Майя расслышала растерянные нотки в ее голосе. Такое было впервые – даже в детстве Аюна говорила только уверенным тоном, ее за это всегда выдвигали рапортовать на пионерских линейках и прочих подобных праздниках; Майя давно забыла, в честь чего они проводились в их школьные годы.
– Я только о себе теперь могу говорить, – сказала она. – И в этом тоже ужас. Что я все время себе повторяю: не я затеяла войну, не я убиваю людей в чужой стране, не я учу ненавидеть, не я бесконечно вру и вру из каждой розетки!
– Но ты ведь правда не врешь, – пожала плечами Аюна. – И уж точно не убиваешь. И с чего ты вдруг взялась об этом думать? Ты же у нас вообще вне всего… И вне всех. Что-то я от тебя никаких таких разговоров раньше не слышала.
– А раньше я об этом и не говорила, и не думала даже. Но вдруг оказалось, я не могу жить в одиночестве, Аюн, – помолчав, ответила Майя. – Это так странно! Ни мужа, ни детей, должно быть привычно. Но раньше это было мое личное одиночество. Характер такой, судьба, может. А теперь… Я как будто в капсуле. Это трудно объяснить – эту разницу между раньше и теперь. Но она есть, я ее чувствую. Вот это все, что я тебе сейчас сказала – что нельзя убивать, ненавидеть и врать, – ведь никто, оказалось, так не думает.
– Ну да, никто не думает! – хмыкнула Аюна. – Не преувеличивай.
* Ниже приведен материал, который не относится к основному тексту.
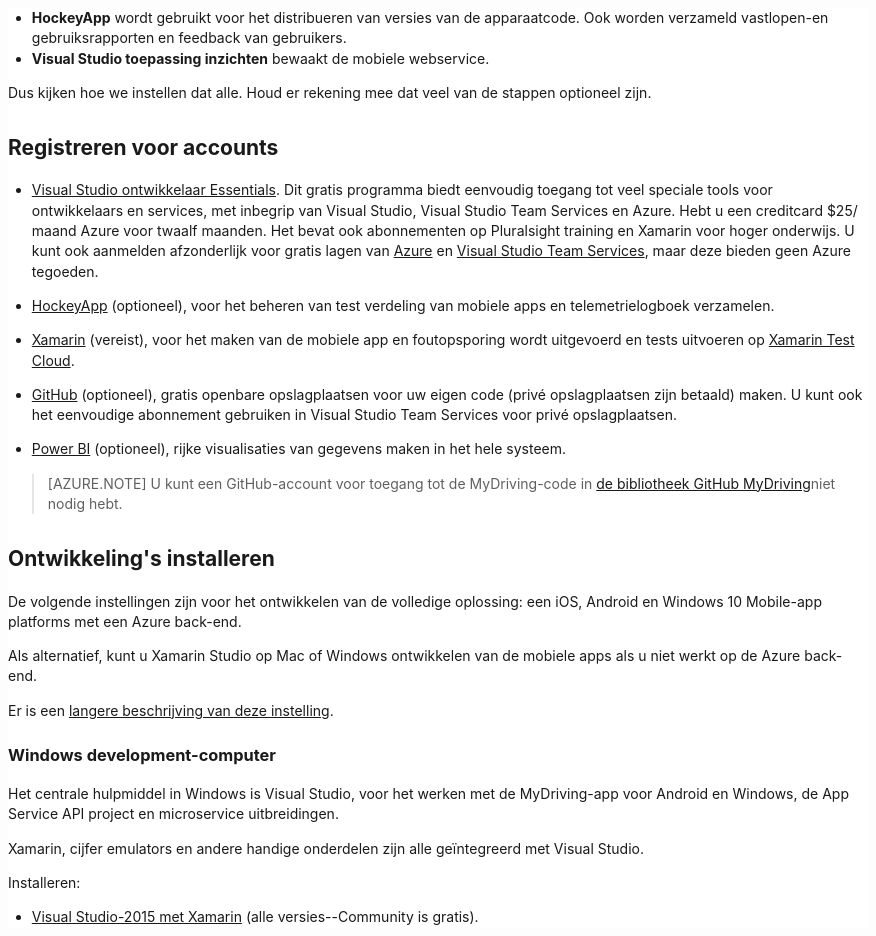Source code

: * **HockeyApp** wordt gebruikt voor het distribueren van versies van de apparaatcode. Ook worden verzameld vastlopen-en gebruiksrapporten en feedback van gebruikers.
* **Visual Studio toepassing inzichten** bewaakt de mobiele webservice.

Dus kijken hoe we instellen dat alle. Houd er rekening mee dat veel van de stappen optioneel zijn.

## <a name="sign-up-for-accounts"></a>Registreren voor accounts

-   [Visual Studio ontwikkelaar Essentials](https://www.visualstudio.com/products/visual-studio-dev-essentials-vs.aspx). Dit gratis programma biedt eenvoudig toegang tot veel speciale tools voor ontwikkelaars en services, met inbegrip van Visual Studio, Visual Studio Team Services en Azure. Hebt u een creditcard $25/ maand Azure voor twaalf maanden. Het bevat ook abonnementen op Pluralsight training en Xamarin voor hoger onderwijs. U kunt ook aanmelden afzonderlijk voor gratis lagen van [Azure](https://azure.com) en [Visual Studio Team Services](https://www.visualstudio.com/products/visual-studio-team-services-vs.aspx), maar deze bieden geen Azure tegoeden.

-   [HockeyApp](https://rink.hockeyapp.net/) (optioneel), voor het beheren van test verdeling van mobiele apps en telemetrielogboek verzamelen.

-   [Xamarin](https://xamarin.com/) (vereist), voor het maken van de mobiele app en foutopsporing wordt uitgevoerd en tests uitvoeren op [Xamarin Test Cloud](https://xamarin.com/test-cloud).

-   [GitHub](https://github.com/Azure-Samples/MyDriving/) (optioneel), gratis openbare opslagplaatsen voor uw eigen code (privé opslagplaatsen zijn betaald) maken. U kunt ook het eenvoudige abonnement gebruiken in Visual Studio Team Services voor privé opslagplaatsen.

-   [Power BI](https://powerbi.microsoft.com/) (optioneel), rijke visualisaties van gegevens maken in het hele systeem.

> [AZURE.NOTE] U kunt een GitHub-account voor toegang tot de MyDriving-code in [de bibliotheek GitHub MyDriving](https://github.com/Azure-Samples/MyDriving)niet nodig hebt.

## <a name="install-development-tools"></a>Ontwikkeling's installeren

De volgende instellingen zijn voor het ontwikkelen van de volledige oplossing: een iOS, Android en Windows 10 Mobile-app platforms met een Azure back-end.

Als alternatief, kunt u Xamarin Studio op Mac of Windows ontwikkelen van de mobiele apps als u niet werkt op de Azure back-end.

Er is een [langere beschrijving van deze instelling](https://msdn.microsoft.com/library/mt613162.aspx).

### <a name="windows-development-machine"></a>Windows development-computer

Het centrale hulpmiddel in Windows is Visual Studio, voor het werken met de MyDriving-app voor Android en Windows, de App Service API project en microservice uitbreidingen.

Xamarin, cijfer emulators en andere handige onderdelen zijn alle geïntegreerd met Visual Studio.

Installeren:

-   [Visual Studio-2015 met Xamarin](https://www.visualstudio.com/products/visual-studio-community-vs) (alle versies--Community is gratis).

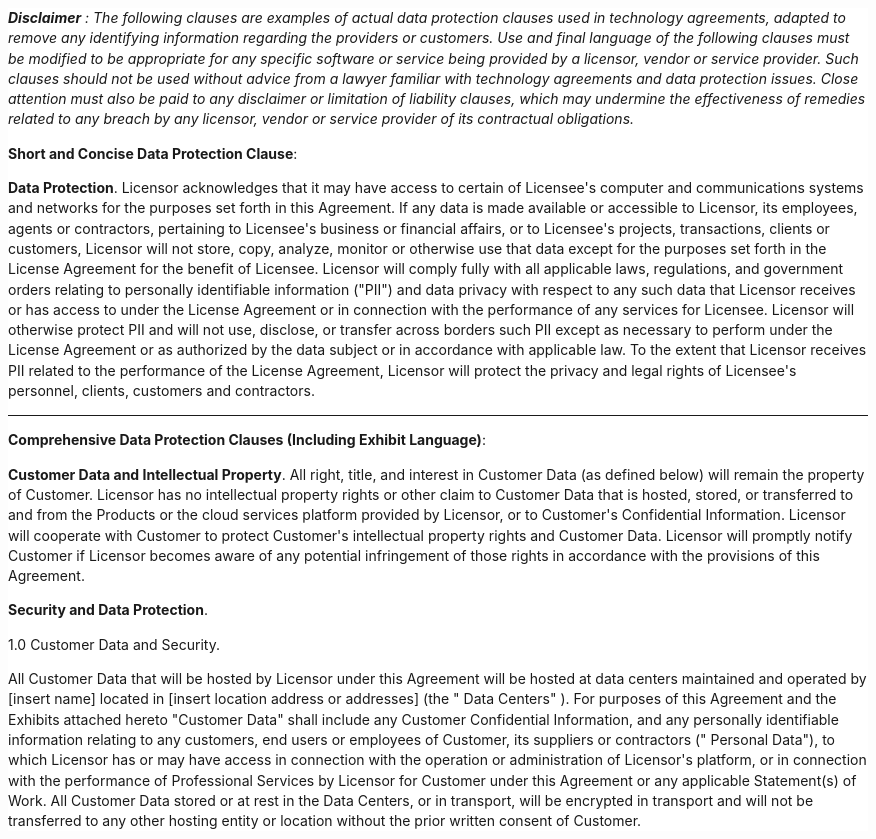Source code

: 
***Disclaimer*** *: The following clauses are examples of actual data protection
 clauses used in technology agreements, adapted to remove any identifying information 
 regarding the providers or customers. Use and final language of the following 
 clauses must be modified to be appropriate for any specific software or service 
 being provided by a licensor, vendor or service provider. Such clauses should 
 not be used without advice from a lawyer familiar with technology agreements 
 and data protection issues. Close attention must also be paid to any disclaimer 
 or limitation of liability clauses, which may undermine the effectiveness of 
 remedies related to any breach by any licensor, vendor or service provider of 
 its contractual obligations.*

**Short and Concise Data Protection Clause**:

**Data Protection**. Licensor acknowledges that it may have access to certain of 
Licensee's computer and communications systems and networks for the purposes set 
forth in this Agreement. If any data is made available or accessible to Licensor, 
its employees, agents or contractors, pertaining to Licensee's business or financial 
affairs, or to Licensee's projects, transactions, clients or customers, Licensor 
will not store, copy, analyze, monitor or otherwise use that data except for the 
purposes set forth in the License Agreement for the benefit of Licensee. Licensor 
will comply fully with all applicable laws, regulations, and government orders 
relating to personally identifiable information ("PII") and data privacy with 
respect to any such data that Licensor receives or has access to under the License 
Agreement or in connection with the performance of any services for Licensee. 
Licensor will otherwise protect PII and will not use, disclose, or transfer across 
borders such PII except as necessary to perform under the License Agreement or as 
authorized by the data subject or in accordance with applicable law. To the extent 
that Licensor receives PII related to the performance of the License Agreement, 
Licensor will protect the privacy and legal rights of Licensee's personnel, 
clients, customers and contractors.

__________________________________________

**Comprehensive Data Protection Clauses (Including Exhibit Language)**:

**Customer Data and Intellectual Property**. All right, title, and interest in 
Customer Data (as defined below) will remain the property of Customer. Licensor 
has no intellectual property rights or other claim to Customer Data that is 
hosted, stored, or transferred to and from the Products or the cloud services 
platform provided by Licensor, or to Customer's Confidential Information. Licensor 
will cooperate with Customer to protect Customer's intellectual property rights 
and Customer Data. Licensor will promptly notify Customer if Licensor becomes 
aware of any potential infringement of those rights in accordance with the 
provisions of this Agreement.

**Security and Data Protection**.

1.0 Customer Data and Security. 

All Customer Data that will be hosted by Licensor 
under this Agreement will be hosted at data centers maintained and operated by 
[insert name] located in [insert location address or addresses] (the " Data 
Centers" ). For purposes of this Agreement and the Exhibits attached hereto 
"Customer Data" shall include any Customer Confidential Information, and any 
personally identifiable information relating to any customers, end users or 
employees of Customer, its suppliers or contractors (" Personal Data"), to which 
Licensor has or may have access in connection with the operation or administration 
of Licensor's platform, or in connection with the performance of Professional 
Services by Licensor for Customer under this Agreement or any applicable 
Statement(s) of Work. All Customer Data stored or at rest in the Data Centers, 
or in transport, will be encrypted in transport and will not be transferred to 
any other hosting entity or location without the prior written consent of Customer.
– Если и преувеличиваю, то не слишком. Сама удивилась, когда это заметила. Не понимаю, почему люди оказались так нестойки перед ложью, – сказала Майя. – Почему они не могут отличить ее от правды. Почему какой бред им ни наплети, они головами кивают: да-да, кругом враги, надо поскорее атомную бомбу бросить. Что в них сломалось? Ладно бы какая-нибудь бабка деревенская или алкоголик из-под ларька, но ведь образованные люди – то же самое. Умные – то же. И даже добрые – абсолютно то же, вот ведь в чем кошмар! Ни образование, ни ум, ни доброта – все это не иммунитет, оказалось. Учитель мой по рисунку, милейший человек, мухи не обидит, а мастер какой, всему меня научил – встретила его сегодня в издательстве, он мне с первого же слова: американцы нас хотят поработить, повсюду свои щупальца протянули. Я так оторопела, даже не знала, что ему на это сказать. Вспомнила, как он нам про Музей Гугенхайма рассказывал, когда из Нью-Йорка вернулся… И вот – щупальца. Ему-то как сумели голову заморочить? Стала что-то лепетать – мол, зачем бы американцам вдруг понадобилось нас порабощать, что им с нами делать, с порабощенными? – он на меня смотрит снисходительно, как на дурочку из переулочка. И такое я почувствовала одиночество… Шла сейчас домой и все об этом думала.
– И решила уехать?
– Еще ничего не решила, – вздохнула Майя. – Но никаких рациональных доводов против у меня нет. Добром все это безумие не кончится, это же понятно.
– А ты возвращайся к нам, – сказала Аюна. – Правда, Майка, возвращайся. У нас все не так, как у вас тут, в столицах, ты же знаешь.
– Знаю, – улыбнулась Майя.
– Ну! Мы больше о простых вещах думаем.